This isn't unusual if there is manipulation of the feeder for swallowing.. which is to be expected if offered a larger food item so reading it as a problem is tricky. 

some comments 

Ed


----------



## cam1941 (Jan 16, 2014)

These points are particularly interesting. I had no idea that FF’s (Dipterans) are deficient in certain amino acids. 

Also, really interesting concept that an animal can starve even though its being fed regularly. 

Thanks again for posting.




Ed said:


> On a generic level, Dipterans tend to be deficient in cysteine and leucine while beetles tend to be a more complete food source (and see my comments above on mealworms).





Ed said:


> It is a little more complicated than how the feeder assimilates the diet, the reason that Dipterans (as a broad generalization) may not be as good as beetles (again broad generalization) is that they have different metabolic needs for the two amino acids. They simple use less cysteine in their tissues and if an organism is fed primarily flies and cannot make sufficient cysteine to meet its needs then it will starve. This cannot be made up via diet of the fly as there isn't any way to store amino acids in excess of what is needed (in fact most animals convert them to a carbohydrate and either use them as fuel or further convert them to fat and store it). So regardless of the diet fed the flies they are going to be deficient in cysteine, which is also why it is included in many of the dusting supplements as it alleviates the shortcoming of the flies. (and as I noted I'm not doing the analysis either as its more than I want to take on right now).


----------



## Ed (Sep 19, 2004)

cam1941 said:


> These points are particularly interesting. I had no idea that FF’s (Dipterans) are deficient in certain amino acids.

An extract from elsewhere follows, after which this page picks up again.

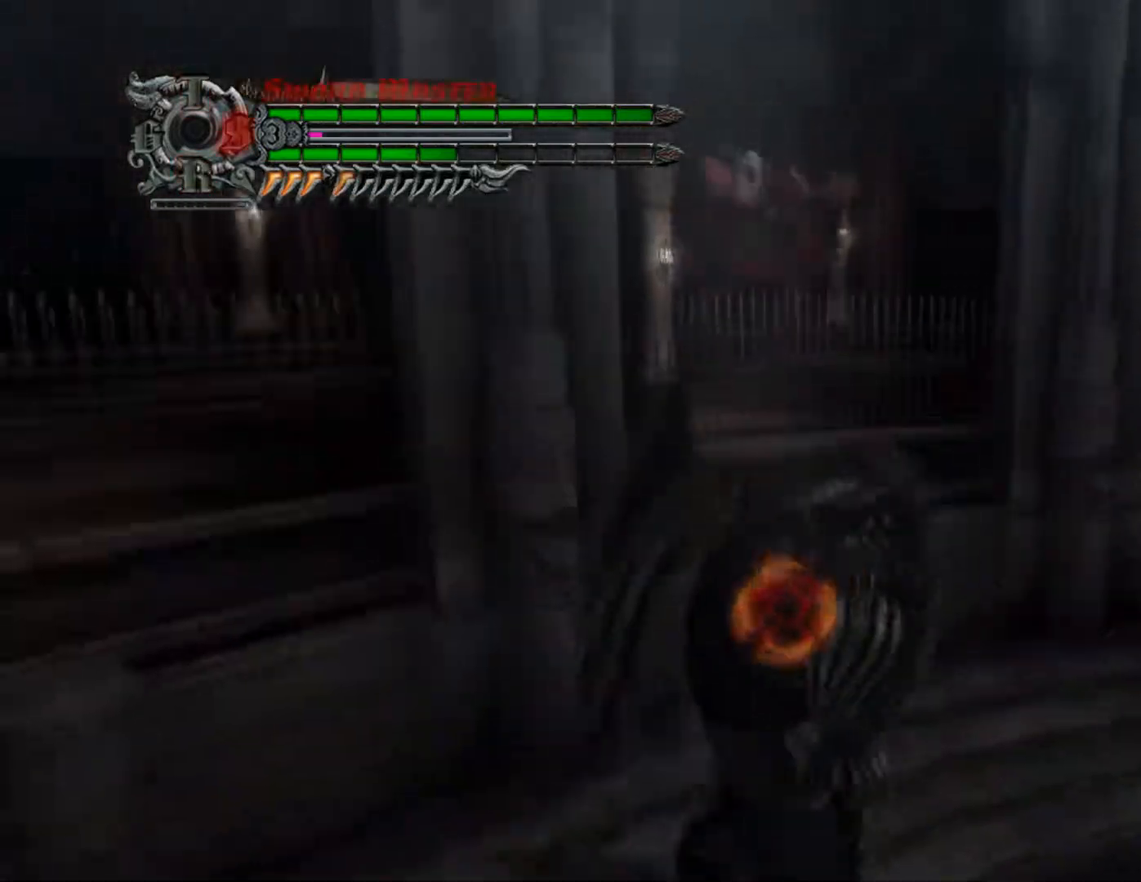
{"buttons": [], "left_stick": "center", "right_stick": "center", "events": [[33, "CIRCLE", "up"], [100, "CIRCLE", "down"], [217, "CIRCLE", "up"], [250, "R1", "up"], [400, "CIRCLE", "down"], [501, "CIRCLE", "up"]]}
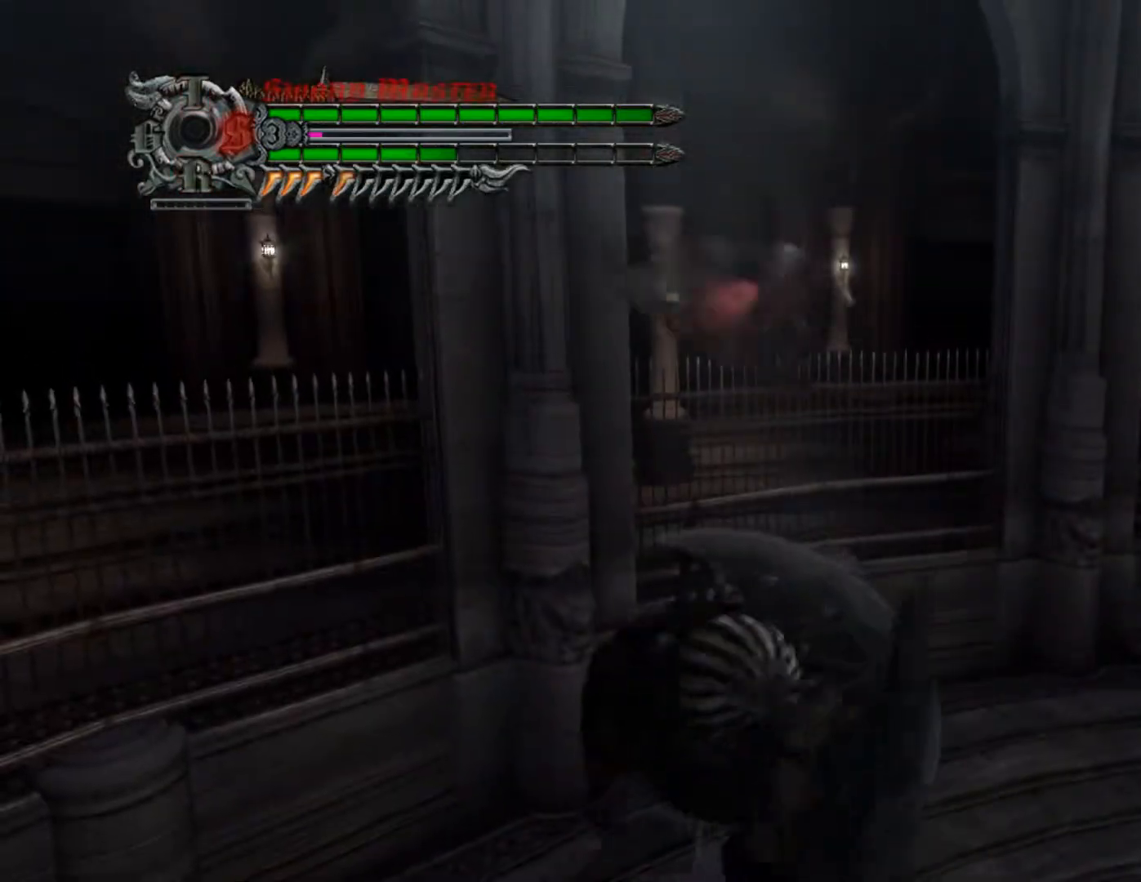
{"buttons": ["CIRCLE"], "left_stick": "center", "right_stick": "center", "events": [[100, "TRIANGLE", "down"], [233, "TRIANGLE", "up"], [266, "DPAD_RIGHT", "down"], [316, "CROSS", "down"], [367, "CIRCLE", "down"], [383, "DPAD_RIGHT", "up"], [400, "CROSS", "up"]]}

You can't say this in that context and be accurate. In the example I gave, Dipterans (as a broad generalization) compared to to beetles (again as a broad generalization) have less cysteine (this does not automatically mean that they are deficient as a food source). They could have more cysteine compared to a different organism (but I'd have to look up the data to give a specific example). As cysteine is a semi-essential amino acid, this means that for animals with a large need for cysteine (say they can't make as much as another animal), the flies are less optimal than the beetles (broad generalizations) and could contribute to a deficiency unless it is addressed in the dusting supplement. Basically this is why amino acids are present in many of the dusting supplements as a kind of shot gun approach as small excesses of amino acids aren't a problem for the animal as I noted above what is done with surplus amino acids (provided there is so much that it can affect kidney function but that requires a lot of it)). 




cam1941 said:


> Also, really interesting concept that an animal can starve even though its being fed regularly.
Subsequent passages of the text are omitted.